Parents & Guardians
This section will enable your parents to answer any queries they may have about you becoming a Royal Welsh Soldier. They can also get a glimpse of what your life will be like while you are still in training and once you have become a Royal Welsh Soldier - ranging from the care and support you will receive as a recruit to your career progression, and continuing education while you are serving in the Battalion.
Staying in Touch
At Catterick during training:
Staying in touch with your son during his time at Catterick is easy.
Mobile phones are allowed within the barracks and most recruits tend to use them at night when their working day has finished. If he does not have a mobile phone there are plenty of pay phones around camp that he is free to use.
Post is delivered/collected daily to and from the Recruits, so that birthday cards, letters or postcards will all get to your son in the quickest time possible.
Once your son is in the Royal Welsh:
Once your son has left Catterick he will have the ability to email, phone or write to you whilst at his unit. Each unit has the same facilities as Catterick and they are available to all personnel.
Whilst deployed on military operations or overseas training exercises:
On operations all ranks will be given an allocation of time on a satellite phone so that they may ring home.
Depending on where they are operating there is usually the facility to email, and of course they can write. The Service provides free letters, known as "Blueys" because of their colour and is the favoured method of writing home. Parents, wives and girlfriends can send Blueys, and these are free of charge and do not require a stamp. E-Blueys can be sent via the internet and this is often a lot quicker than hand writing them - the unit or ship will print them out in theatre and they will then be delivered to your son within a few days.
On training exercises and operations every effort is made to ensure all ranks can communicate with those at home. However, the security situation may preclude this. Satellite phones and email facilities should always be available. Also, the normal mail system - managed by the British Forces Post Office - can be relied upon.
The Royal Welsh understands the importance of looking after its most precious resource, its soldiers. At each of our barracks we have an Army Education Centre that provides access to both personnel and professional education courses. At these centres you can do basic Maths and English courses, or if you want to, even study for GCSEs or NVQs. The centres also run IT courses such as the ECDL, or for the less experienced computer user they do basic computer skills courses.
All the professional courses the Regiment have to offer are also civilian accredited so the qualifications you receive are recognised in civilian street. Ever soldier is entitled once a year to use their Standard and Enhanced Learning Credits which is access to a fund which they can use to help pay towards an education course of their choice. The chances for education and personnel and professional development are immence. It really is up to you as to how far you want to take it.
“When my son first told me he was joining the Royal Welsh I was very nervous for him.
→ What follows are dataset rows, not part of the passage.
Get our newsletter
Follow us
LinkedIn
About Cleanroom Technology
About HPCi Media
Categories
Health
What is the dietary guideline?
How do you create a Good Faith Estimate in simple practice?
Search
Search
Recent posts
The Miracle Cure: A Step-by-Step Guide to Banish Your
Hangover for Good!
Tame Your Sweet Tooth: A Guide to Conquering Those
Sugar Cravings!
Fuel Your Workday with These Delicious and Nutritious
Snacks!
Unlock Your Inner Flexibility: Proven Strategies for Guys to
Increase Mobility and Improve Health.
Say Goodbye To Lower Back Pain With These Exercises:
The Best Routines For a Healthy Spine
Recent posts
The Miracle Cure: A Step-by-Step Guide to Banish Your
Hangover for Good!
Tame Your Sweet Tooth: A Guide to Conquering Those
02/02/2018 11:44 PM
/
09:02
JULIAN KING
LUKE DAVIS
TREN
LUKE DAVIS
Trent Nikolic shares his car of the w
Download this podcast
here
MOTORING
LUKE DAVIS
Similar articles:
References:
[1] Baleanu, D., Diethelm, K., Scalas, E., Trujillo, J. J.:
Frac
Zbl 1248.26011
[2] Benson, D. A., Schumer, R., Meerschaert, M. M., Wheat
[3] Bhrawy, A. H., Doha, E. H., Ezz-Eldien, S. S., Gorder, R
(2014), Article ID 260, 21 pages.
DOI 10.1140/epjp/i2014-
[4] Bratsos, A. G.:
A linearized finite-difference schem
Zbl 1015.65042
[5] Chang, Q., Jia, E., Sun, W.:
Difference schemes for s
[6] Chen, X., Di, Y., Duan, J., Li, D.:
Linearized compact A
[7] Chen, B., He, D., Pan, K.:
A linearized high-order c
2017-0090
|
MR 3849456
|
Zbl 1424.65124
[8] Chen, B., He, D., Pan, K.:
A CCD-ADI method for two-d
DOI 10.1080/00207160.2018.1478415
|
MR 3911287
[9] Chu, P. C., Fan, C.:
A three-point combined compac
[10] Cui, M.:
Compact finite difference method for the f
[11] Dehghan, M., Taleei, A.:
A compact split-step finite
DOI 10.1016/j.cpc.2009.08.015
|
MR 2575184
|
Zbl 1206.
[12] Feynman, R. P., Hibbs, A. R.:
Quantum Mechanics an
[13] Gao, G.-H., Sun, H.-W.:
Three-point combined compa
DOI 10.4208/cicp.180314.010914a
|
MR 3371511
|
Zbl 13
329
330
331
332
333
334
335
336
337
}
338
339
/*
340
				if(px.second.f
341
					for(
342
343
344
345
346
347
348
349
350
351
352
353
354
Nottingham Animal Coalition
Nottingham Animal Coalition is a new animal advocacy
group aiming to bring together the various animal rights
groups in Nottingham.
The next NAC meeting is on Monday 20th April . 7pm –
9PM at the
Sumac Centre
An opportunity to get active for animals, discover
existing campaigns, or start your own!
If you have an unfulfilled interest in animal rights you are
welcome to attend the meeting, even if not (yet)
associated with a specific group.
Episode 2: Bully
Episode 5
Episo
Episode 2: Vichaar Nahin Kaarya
I had heard about the Royal Welsh on the news and knew that they had been fighting in Iraq and Afghanistan.
Luckily my son did a lot of research on the subject and found out exactly what he would be asked to do. This eased my mind slightly knowing that he knew what he was getting in to. Once he joined up and started his training at the Catterick Training Centre we visited him and learnt all about his training - what he would be likely to do once he left training; and about how the Royal Welsh really look after their own.
The facilities at the Catterick Training Centre were first rate and I got a really good feeling that my son would be looked after and very well fed.
We visited the Training Centre again when my son completed his training. There was a full day dedicated to his platoon and their Pass Out. Everyone made it feel really special and I was so proud of him for completing such a challenging course. During this last visit I received lots of information on who I can get in touch with when/if he goes to Afghanistan. Also, how my son will stay in touch with our family and his girlfriend.
I managed to see my son quite a few times during his time at the Training Centre. I feel becoming a Royal Welsh Soldier has improved him as a person - he is much more respectful, thoughtful and confident in himself and his abilities.”
Mrs ST from Cardiff
“When my son told me he wanted to join the Army I had my reservations. I had a few mates who had been in the Services and they reassured me that it was a good choice and that it is a good career for a young lad.
Before he signed up we both went along to a 'meet the Royal Welsh at the local County Show. They told us what they had done and how much they enjoyed the job and the lifestyle that it gave them. This reinforced my son's desire to join and after he had passed the Potential Royal Welsh Course, he joined a month or so later.
We visited him during his time in Catterick, here we had a good chat to his Section Commander and the Sergeant. Both were really nice people and set my mind at rest that they were doing their best to get him through the training. They had all been through it themselves and knew what the recruits were going through. I found the visit really good; everyone seemed very professional and focused.”